“While electronic commerce has flourished with the expansion of the Internet, recent developments in the domain name registration system have fostered practices which threaten the interests of trademark owners and cause consumer confusion. Practices such as ‘domain name tasting’ risk turning the domain name system into a mostly speculative market. Domain names used to be primarily specific identifiers of businesses and other Internet users, but many names nowadays are mere commodities for speculative gain,” noted Mr. Francis Gurry, WIPO Deputy Director General, who oversees WIPO’s dispute resolution work. “The rate at which domain names change hands and the difficulty to track such mass automated registrations challenge trademark owners in their pursuit of cybersquatters,” he said. “With domain names becoming moving targets for rights holders, due consideration should be given to concrete policy responses,” he added.
Though the geographical spread of named parties to WIPO UDRP cases (gTLD and ccTLD) reached 137 countries at the end of December 2006, the most frequently named party country both for complainants and for respondents continued to be the United States of America (USA). The most frequently named complainant countries in gTLD cases after the USA were France, United Kingdom, Germany, Spain, Switzerland, Italy, Canada, Australia, and Netherlands. The most named respondent countries after the USA were the UK, China, Republic of Korea, Canada, Spain, France, Australia, Italy, and Russia. A full overview of all countries involved is available at http://www.wipo.int/amc/en/domains/statistics/cumulative/countries.html.
The number of ccTLD registries which have designated WIPO to provide domain name dispute resolution services is 47. The full list of these countries is available at http://www.wipo.int/amc/en/domains/cctld. A new addition in 2006 was the .es (Spain) domain. Under the applicable regulations, established in consultation with the WIPO Center, a claimant must prove to a WIPO-appointed Spanish panelist that the registration or use of a .es name constitutes an infringement of intellectual property rights protected in Spain.
The new ‘sponsored’ gTLD <.mobi> was launched in May 2006 by the registry, Mobile Top Level Domain Ltd. (mTLD), as a domain “dedicated to delivering the Internet to mobile devices.” As with all gTLDs, the UDRP applies to .mobi. In addition, two separate domain-specific procedures were created and administered by the WIPO Center at the request of and in collaboration with the registry.
On October 10, 2006, WIPO received the first UDRP complaint involving a name in the .mobi gTLD. The parties, both from the UK, disputed the name screwfix.mobi.
The combined effect of developments such as: the use of ‘Whois’ privacy services for registrations; the growth in the number of professional domain name dealers and the volume of their activity; the use of computer software to automatically register expired domain names and their ‘parking’ on pay-per-click portal sites; the option to register names for free for a five-day ‘tasting’ period; the growth in the number of accredited registrars; and the establishment of new gTLDs, is to create greater opportunities for mass registration of domain names. Such registrations are often anonymously undertaken on a serial basis without particular attention to third-party intellectual property rights. Traditionally, cybersquatting involved the registration of domain names by individuals seeking to sell the ‘squatted’domain name. Nowadays, ‘domainers’ derive income from the large-scale automated registration of domain names. They acquire domain name portfolios, buy and sell domain names, and park domain names, claiming a significant share of the well over 100 million domain names that are now registered.

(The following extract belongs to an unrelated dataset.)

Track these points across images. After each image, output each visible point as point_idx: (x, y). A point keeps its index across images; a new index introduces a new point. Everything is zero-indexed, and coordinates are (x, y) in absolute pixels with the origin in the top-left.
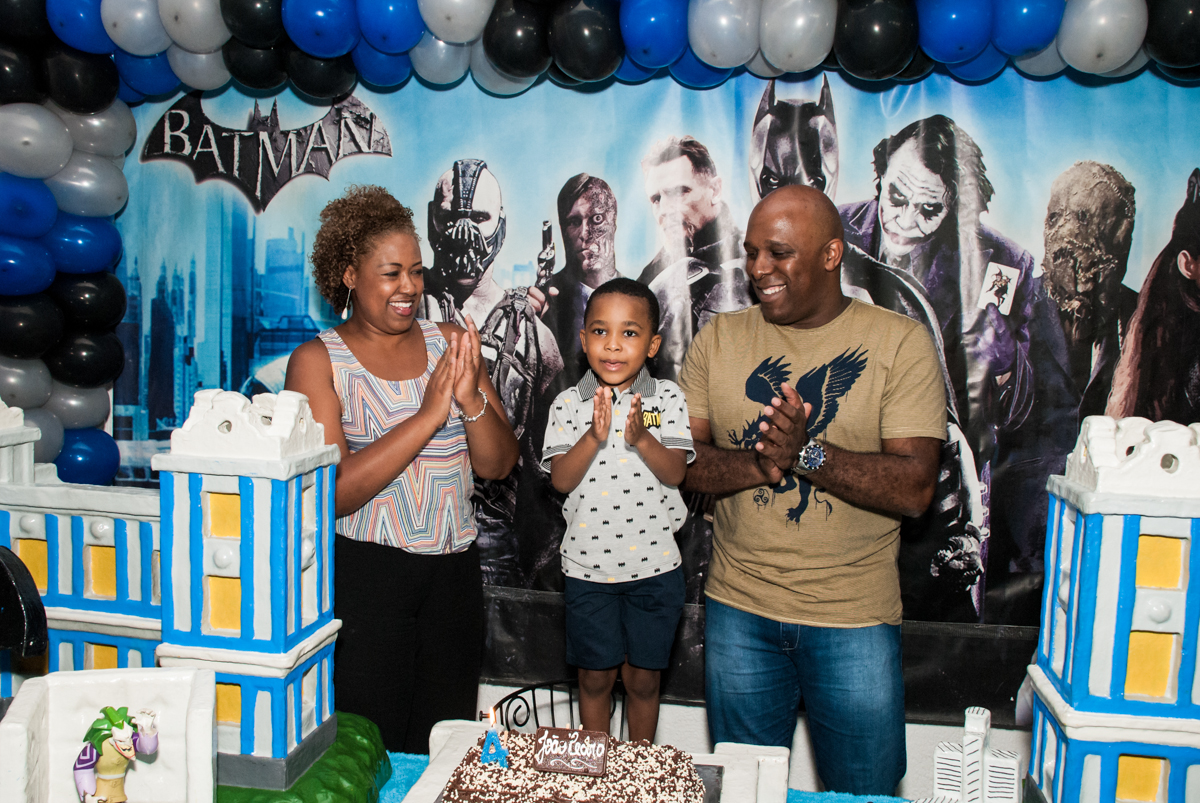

The UDRP, which was proposed by WIPO in 1999 and has become accepted as an international standard for resolving domain name disputes, is designed specifically to discourage and resolve the abusive registration of trademarks as domain names. Under the UDRP, a complainant must demonstrate that the disputed domain name is identical or confusingly similar to its trademark, that the respondent does not have a right or legitimate interest in the domain name and that the respondent registered and used the domain name in bad faith.